Gold prices experienced a slight increase during Asian trade on Tuesday, stabilizing after reaching record highs earlier in the week. This was supported by expectations of a less accommodative Federal Reserve (Fed) and increased demand for safe-haven assets.
At the beginning of Monday’s trading session, there was an unusually large surge in gold prices, briefly reaching a lifetime high of $2,148.78 per ounce before sharply declining. At the time of writing, the yellow metal is recording $2,027.52.
Multiple factors contributing to increase
Several factors contributed to this surge, with the most notable being signals of a somewhat less hawkish stance from the Fed, which raised expectations of early interest rate cuts by the Central Bank.
The demand for gold as a safe-haven asset increased after an attack on U.S. vessels in the Red Sea raised concerns about a broader conflict in the Middle East.

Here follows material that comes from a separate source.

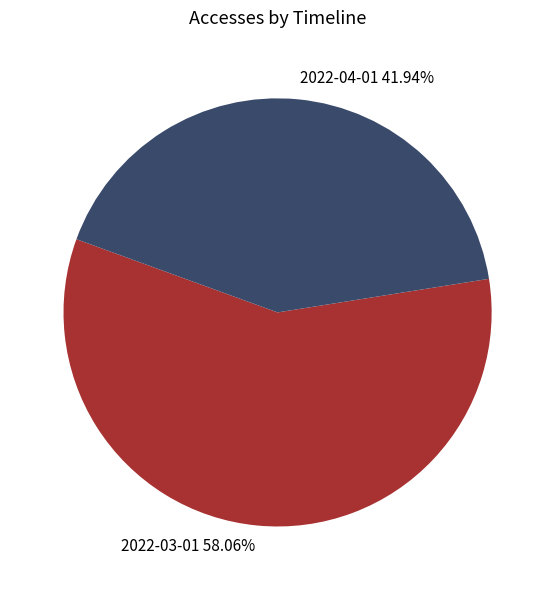

What portion of the pie excludes 2022-04-01?

58.1%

Additionally, a separate attack on a significant gold mine in Peru heightened fears of supply disruptions in the gold market.
Although gold prices retreated from their record highs, they still remained well above the coveted $2,000 per ounce level, suggesting the potential for further gains. Spot gold rose by 0.2 percent to $2,032.60 per ounce, while gold futures expiring in February increased by 0.4 percent to $2,050.35 per ounce.
As the market awaited key U.S. nonfarm payrolls data on Friday, the optimism regarding early interest rate cuts by the Fed was somewhat tempered. This led to a reassessment of rate cut expectations, with traders now pricing in a 49 percent chance of rate cuts as early as March 2024, down from the 60 percent chance at the beginning of the week.
Nonfarm payrolls is a metric that quantifies the monthly change in employment levels, excluding the agricultural sector. The creation of jobs serves as a crucial indicator of consumer spending, which constitutes a significant portion of overall economic activity.
This uncertainty contributed to a further rebound of the dollar from recent lows, consequently limiting the recent gains of gold.
Read more: Gold prices, contingent on Fed moves and economic data
Significant demand
Nevertheless, it is expected that gold will continue to attract significant demand, as the market remains convinced that the Fed has ceased raising interest rates in this particular cycle. Rising interest rates increase the opportunity cost of investing in gold, which had negatively impacted the yellow metal earlier this year. Noteworthy that gold had also achieved substantial gains throughout November.